Like the Purple Line, the Red Line was long-planned as a missing east-west link in a rail system that now runs mostly north-south, between suburbs and the downtown. Red Line trains would have run mostly along local streets between poor neighborhoods in west Baltimore and Johns Hopkins Bayview Medical Center, with a four-mile tunnel beneath downtown.

Brian O’Malley, of the Central Maryland Transportation Alliance, ticked off a list of cities — Seattle, Denver, Charlotte, Dallas, Minneapolis — that are building or expanding rail systems to reduce the cost of living and attract jobs and workers, particularly transit-loving millennials.

“People are saying why can’t this region move forward with something?” said O’Malley, whose group represents business and civic leaders. “How did we find ourselves here with nothing to show for so many years of planning?”

For about a dozen years, planning for the Red and Purple lines moved forward in tandem, with supporters of both saying Maryland’s two largest urban areas needed rail to move more people amid growing traffic congestion.

But Hogan had questioned the cost of both transit projects during a gubernatorial campaign focused on more money for roads and bridges. When he canceled the Red Line in June 2015, he also cut about $500 million from the state’s upfront contribution to the more than $2 billion Purple Line by scaling it back and requiring Montgomery and Prince George’s counties to pay more.

Canceling the Red Line meant losing nearly $300 million of state-funded planning and engineering work and turning down $900 million in highly competitive construction grants recommended by the Federal Transit Administration.

Rahn said recently the administration stands by its decision. The Red Line’s cost projections, done by the previous administration of Democratic Governor Martin O’Malley, were “hugely understated,” he said. The $2.9 billion construction budget, he said, “was a fiction” because it didn’t include some major expenses, such as building one of the 19 stations, and had severely lowballed the cost of digging the tunnel beneath downtown.

“It would have gone extremely over budget,” Rahn said.

Rahn also said the state has spent another $565 million on transit improvements for the city, including replacing 35-year-old subway cars and overhauling aging light-rail vehicles.

He dismissed allegations that canceling the Red Line had an outsized impact on Baltimore’s African American residents.

“The facts do not support that in any way,” Rahn said. “We’re spending a tremendous amount for transit in support of the Baltimore region and, of course, we’re spending a significant amount for the D.C. area.”

How much BaltimoreLink will improve the lives of the city’s transit-dependent residents remains to be seen.

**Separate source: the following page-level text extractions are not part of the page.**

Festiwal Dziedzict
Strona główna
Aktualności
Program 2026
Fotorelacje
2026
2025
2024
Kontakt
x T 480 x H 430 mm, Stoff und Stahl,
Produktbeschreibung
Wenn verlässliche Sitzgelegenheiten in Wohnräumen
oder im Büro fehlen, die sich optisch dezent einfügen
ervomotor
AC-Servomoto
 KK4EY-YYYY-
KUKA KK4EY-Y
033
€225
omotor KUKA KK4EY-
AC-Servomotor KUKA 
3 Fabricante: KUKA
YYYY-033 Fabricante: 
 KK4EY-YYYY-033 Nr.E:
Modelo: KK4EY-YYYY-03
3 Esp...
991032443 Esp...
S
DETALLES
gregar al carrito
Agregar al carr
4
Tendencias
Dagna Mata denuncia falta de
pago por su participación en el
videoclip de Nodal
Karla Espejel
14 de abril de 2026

Since the June 18 launch, some riders have complained about late buses, buses that never show up and bus stops that were nixed in the redesign. A recent public meeting on the rollout drew several hundred bus riders, many of them angry, according to media reports.

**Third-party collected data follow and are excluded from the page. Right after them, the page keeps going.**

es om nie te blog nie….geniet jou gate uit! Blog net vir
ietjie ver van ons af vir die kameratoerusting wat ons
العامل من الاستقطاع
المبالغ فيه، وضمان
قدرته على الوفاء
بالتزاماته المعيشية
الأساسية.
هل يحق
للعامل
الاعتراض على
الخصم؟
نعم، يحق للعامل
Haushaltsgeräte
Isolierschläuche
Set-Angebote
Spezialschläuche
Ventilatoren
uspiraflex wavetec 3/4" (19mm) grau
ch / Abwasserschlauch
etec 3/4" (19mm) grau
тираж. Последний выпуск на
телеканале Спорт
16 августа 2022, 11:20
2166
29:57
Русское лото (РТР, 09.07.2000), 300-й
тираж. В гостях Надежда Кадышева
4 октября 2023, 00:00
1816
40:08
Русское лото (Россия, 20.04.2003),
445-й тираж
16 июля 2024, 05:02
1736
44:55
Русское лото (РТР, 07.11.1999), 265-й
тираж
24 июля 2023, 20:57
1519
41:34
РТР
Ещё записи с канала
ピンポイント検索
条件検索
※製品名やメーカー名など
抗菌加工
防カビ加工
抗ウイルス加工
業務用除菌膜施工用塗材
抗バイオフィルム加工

Andrews, the Baltimore resident who filed one of the civil rights complaints, said he relies on buses to get to church, his finance job at a hotel, and evening classes toward a master's degree in theology. Since BaltimoreLink started, he said, he sometimes has had to transfer buses, adding 10 minutes to his previous 40-minute ride. A trip home from Arundel Mills Mall on a recent Saturday took four hours, he said, because the BaltimoreLink bus never showed up.

Though Andrews said he takes transit by choice, many low-income residents have no other options. He noted the Red Line would have served impoverished areas of the city where riots broke out in April 2015, after resident Freddie Gray died in police custody.

“It would have improved the lives of pretty disenfranchised people,” Andrews said. “And then you see the Purple Line moving forward. . . . I don’t bemoan the Purple Line getting on board in Prince George’s and Montgomery County. That’s great. But to see it move forward while our hopes are dashed here — it’s not a good feeling.”